** DATA FOR ANALYSIS follows **
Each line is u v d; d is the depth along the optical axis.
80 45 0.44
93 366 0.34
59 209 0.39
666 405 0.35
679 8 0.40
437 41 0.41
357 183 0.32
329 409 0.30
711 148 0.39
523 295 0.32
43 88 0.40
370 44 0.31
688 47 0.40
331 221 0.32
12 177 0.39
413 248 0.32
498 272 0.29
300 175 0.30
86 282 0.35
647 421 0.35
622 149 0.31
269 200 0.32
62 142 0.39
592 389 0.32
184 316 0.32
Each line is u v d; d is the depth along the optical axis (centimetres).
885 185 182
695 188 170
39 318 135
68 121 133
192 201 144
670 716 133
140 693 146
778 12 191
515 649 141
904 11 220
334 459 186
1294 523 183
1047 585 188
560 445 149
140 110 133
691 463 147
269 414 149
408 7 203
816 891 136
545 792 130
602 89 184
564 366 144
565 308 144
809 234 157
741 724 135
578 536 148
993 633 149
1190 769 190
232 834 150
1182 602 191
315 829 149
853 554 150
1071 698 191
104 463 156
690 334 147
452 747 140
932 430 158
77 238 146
** End of DATA FOR ANALYSIS **
** DATA FOR ANALYSIS follows **
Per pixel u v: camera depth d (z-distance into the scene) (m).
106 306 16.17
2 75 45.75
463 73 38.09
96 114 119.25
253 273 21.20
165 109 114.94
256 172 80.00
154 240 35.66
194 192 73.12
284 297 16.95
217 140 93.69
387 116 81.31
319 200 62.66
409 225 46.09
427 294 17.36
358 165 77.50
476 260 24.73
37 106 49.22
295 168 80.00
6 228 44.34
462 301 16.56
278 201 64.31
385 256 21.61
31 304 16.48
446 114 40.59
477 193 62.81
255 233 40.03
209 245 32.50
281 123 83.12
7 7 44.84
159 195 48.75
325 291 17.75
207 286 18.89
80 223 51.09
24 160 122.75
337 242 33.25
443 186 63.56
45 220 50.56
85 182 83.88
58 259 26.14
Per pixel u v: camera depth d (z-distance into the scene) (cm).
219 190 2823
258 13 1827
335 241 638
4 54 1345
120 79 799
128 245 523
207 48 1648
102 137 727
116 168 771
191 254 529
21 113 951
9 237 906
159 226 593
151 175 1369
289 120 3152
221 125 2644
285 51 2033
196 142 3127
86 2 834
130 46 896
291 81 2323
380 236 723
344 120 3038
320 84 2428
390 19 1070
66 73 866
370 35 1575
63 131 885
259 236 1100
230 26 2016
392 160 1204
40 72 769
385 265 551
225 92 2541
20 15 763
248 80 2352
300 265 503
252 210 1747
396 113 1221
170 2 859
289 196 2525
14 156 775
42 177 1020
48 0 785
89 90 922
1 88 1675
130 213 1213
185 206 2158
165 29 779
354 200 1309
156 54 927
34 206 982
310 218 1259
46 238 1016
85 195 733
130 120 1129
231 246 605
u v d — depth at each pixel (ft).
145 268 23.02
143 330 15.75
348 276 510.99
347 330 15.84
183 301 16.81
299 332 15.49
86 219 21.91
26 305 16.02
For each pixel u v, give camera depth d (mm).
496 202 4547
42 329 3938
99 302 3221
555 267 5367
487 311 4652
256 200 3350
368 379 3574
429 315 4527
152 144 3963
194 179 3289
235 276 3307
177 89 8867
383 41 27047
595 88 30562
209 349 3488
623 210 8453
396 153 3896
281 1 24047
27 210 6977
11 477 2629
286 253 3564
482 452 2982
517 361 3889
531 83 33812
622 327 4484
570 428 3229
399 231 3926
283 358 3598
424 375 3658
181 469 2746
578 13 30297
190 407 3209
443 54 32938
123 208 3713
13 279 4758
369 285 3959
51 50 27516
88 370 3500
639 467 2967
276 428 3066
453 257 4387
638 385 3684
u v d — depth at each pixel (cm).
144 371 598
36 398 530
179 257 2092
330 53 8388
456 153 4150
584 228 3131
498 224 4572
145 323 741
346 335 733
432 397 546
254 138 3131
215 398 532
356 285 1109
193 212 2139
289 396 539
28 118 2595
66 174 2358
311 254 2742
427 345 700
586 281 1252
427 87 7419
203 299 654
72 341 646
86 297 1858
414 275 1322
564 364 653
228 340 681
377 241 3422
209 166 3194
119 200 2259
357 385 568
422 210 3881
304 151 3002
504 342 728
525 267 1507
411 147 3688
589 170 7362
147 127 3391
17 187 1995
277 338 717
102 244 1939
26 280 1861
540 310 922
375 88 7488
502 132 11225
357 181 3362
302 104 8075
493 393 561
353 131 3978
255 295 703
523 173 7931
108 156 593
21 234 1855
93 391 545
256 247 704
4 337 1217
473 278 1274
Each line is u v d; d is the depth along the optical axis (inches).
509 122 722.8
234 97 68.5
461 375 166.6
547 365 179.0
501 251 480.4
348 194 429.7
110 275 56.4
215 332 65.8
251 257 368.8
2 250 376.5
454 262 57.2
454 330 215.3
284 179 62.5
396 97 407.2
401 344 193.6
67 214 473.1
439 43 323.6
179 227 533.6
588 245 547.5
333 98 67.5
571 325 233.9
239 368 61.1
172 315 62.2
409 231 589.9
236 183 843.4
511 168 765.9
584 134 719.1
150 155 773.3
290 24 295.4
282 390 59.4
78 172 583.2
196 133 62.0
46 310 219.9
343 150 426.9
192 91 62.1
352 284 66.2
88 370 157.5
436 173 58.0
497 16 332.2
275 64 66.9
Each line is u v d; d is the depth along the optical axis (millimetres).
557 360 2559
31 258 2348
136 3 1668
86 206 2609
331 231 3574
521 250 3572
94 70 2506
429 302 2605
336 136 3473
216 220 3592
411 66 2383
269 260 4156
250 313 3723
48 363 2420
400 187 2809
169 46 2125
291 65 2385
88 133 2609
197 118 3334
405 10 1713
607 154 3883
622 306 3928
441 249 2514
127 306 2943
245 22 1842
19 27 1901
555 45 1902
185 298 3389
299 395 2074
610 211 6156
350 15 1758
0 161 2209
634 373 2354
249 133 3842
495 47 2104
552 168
** End of DATA FOR ANALYSIS **
** DATA FOR ANALYSIS follows **
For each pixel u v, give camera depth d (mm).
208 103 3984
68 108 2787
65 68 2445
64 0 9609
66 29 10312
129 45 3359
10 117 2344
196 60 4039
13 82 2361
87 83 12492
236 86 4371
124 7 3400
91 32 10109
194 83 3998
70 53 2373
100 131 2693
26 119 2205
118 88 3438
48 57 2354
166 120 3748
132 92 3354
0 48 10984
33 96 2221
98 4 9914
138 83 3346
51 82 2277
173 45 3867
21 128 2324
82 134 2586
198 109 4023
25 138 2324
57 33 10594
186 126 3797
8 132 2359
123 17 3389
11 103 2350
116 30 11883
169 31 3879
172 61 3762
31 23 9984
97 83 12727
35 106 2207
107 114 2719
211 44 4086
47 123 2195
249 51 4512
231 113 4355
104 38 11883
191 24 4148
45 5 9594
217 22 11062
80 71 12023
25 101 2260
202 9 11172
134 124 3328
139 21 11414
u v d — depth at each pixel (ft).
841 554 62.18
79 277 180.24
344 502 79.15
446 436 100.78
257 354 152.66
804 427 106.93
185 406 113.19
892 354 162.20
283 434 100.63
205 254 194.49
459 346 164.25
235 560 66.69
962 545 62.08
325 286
** End of DATA FOR ANALYSIS **
#### EXERCISE OBJECTIVE:
Taking the lines of the listing one by one, count those that contain "depth", and answer with the number only.

#### ANSWER TO THIS TASK:
11